INFORMATION GIVEN
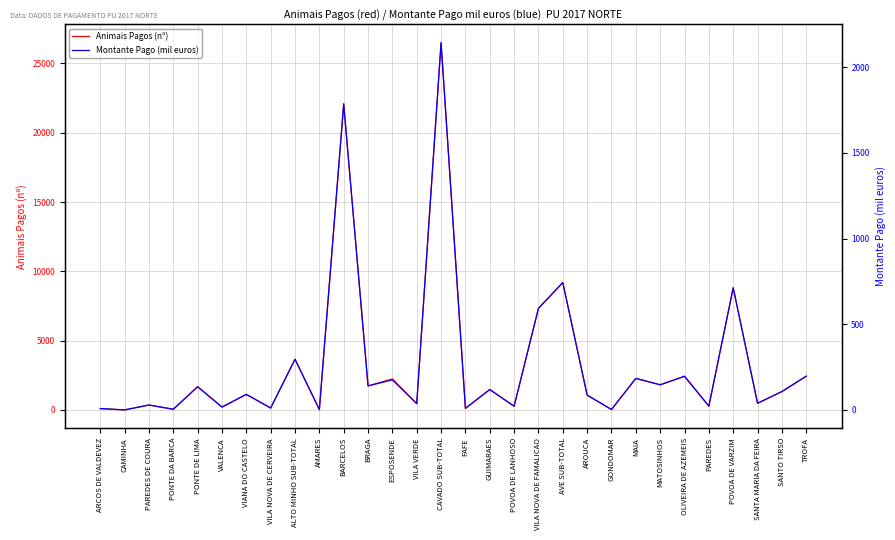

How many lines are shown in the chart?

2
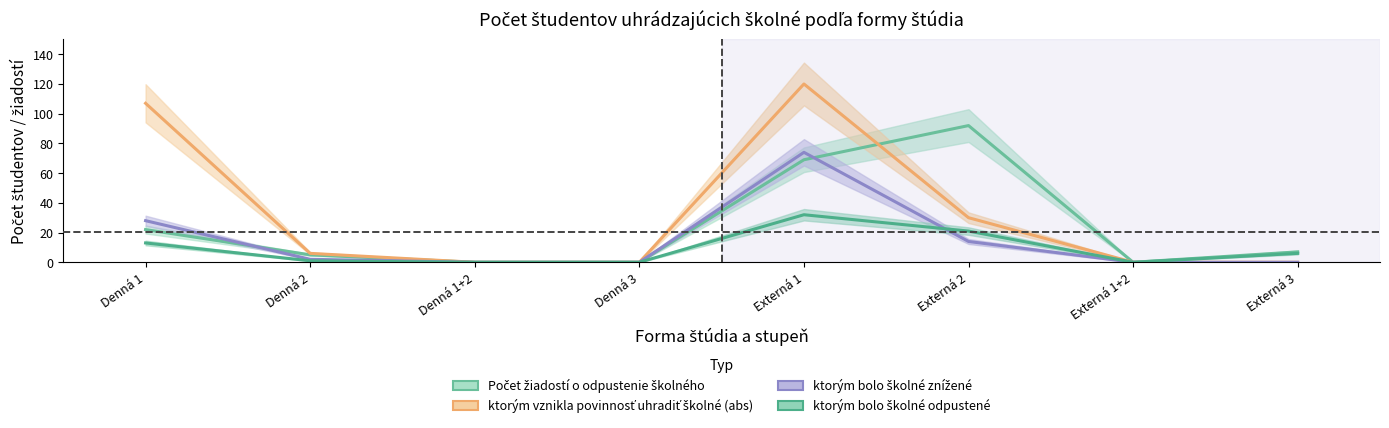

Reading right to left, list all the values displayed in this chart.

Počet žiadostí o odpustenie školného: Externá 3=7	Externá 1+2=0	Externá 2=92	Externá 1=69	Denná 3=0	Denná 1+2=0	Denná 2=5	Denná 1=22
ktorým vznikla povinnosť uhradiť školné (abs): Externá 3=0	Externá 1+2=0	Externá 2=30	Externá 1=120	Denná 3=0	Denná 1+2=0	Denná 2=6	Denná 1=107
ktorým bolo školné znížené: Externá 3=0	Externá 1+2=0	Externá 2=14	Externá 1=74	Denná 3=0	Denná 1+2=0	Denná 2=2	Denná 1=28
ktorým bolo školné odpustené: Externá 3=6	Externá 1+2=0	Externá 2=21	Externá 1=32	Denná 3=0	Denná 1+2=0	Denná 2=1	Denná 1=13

==

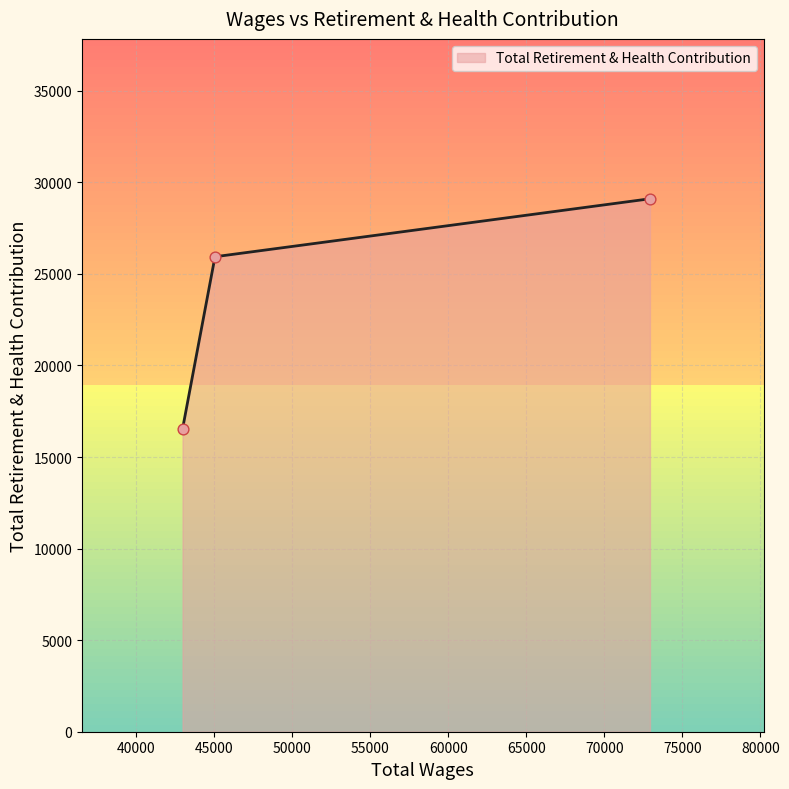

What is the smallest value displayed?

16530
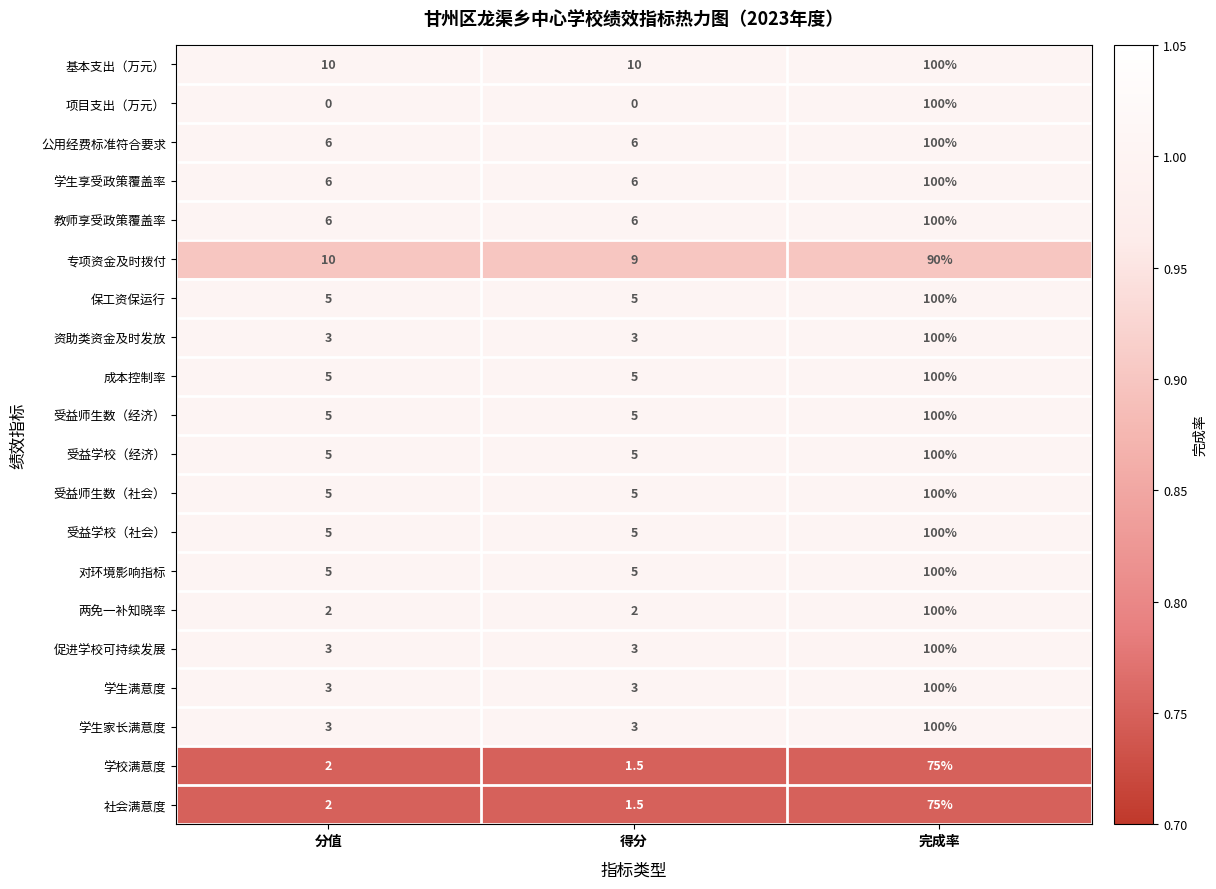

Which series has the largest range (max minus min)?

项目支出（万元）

WHAT IS BEING ASKED
List every line in the items above that contains the word "displayed". Case counts.

EXERCISE RESULT
Reading right to left, list all the values displayed in this chart.
What is the smallest value displayed?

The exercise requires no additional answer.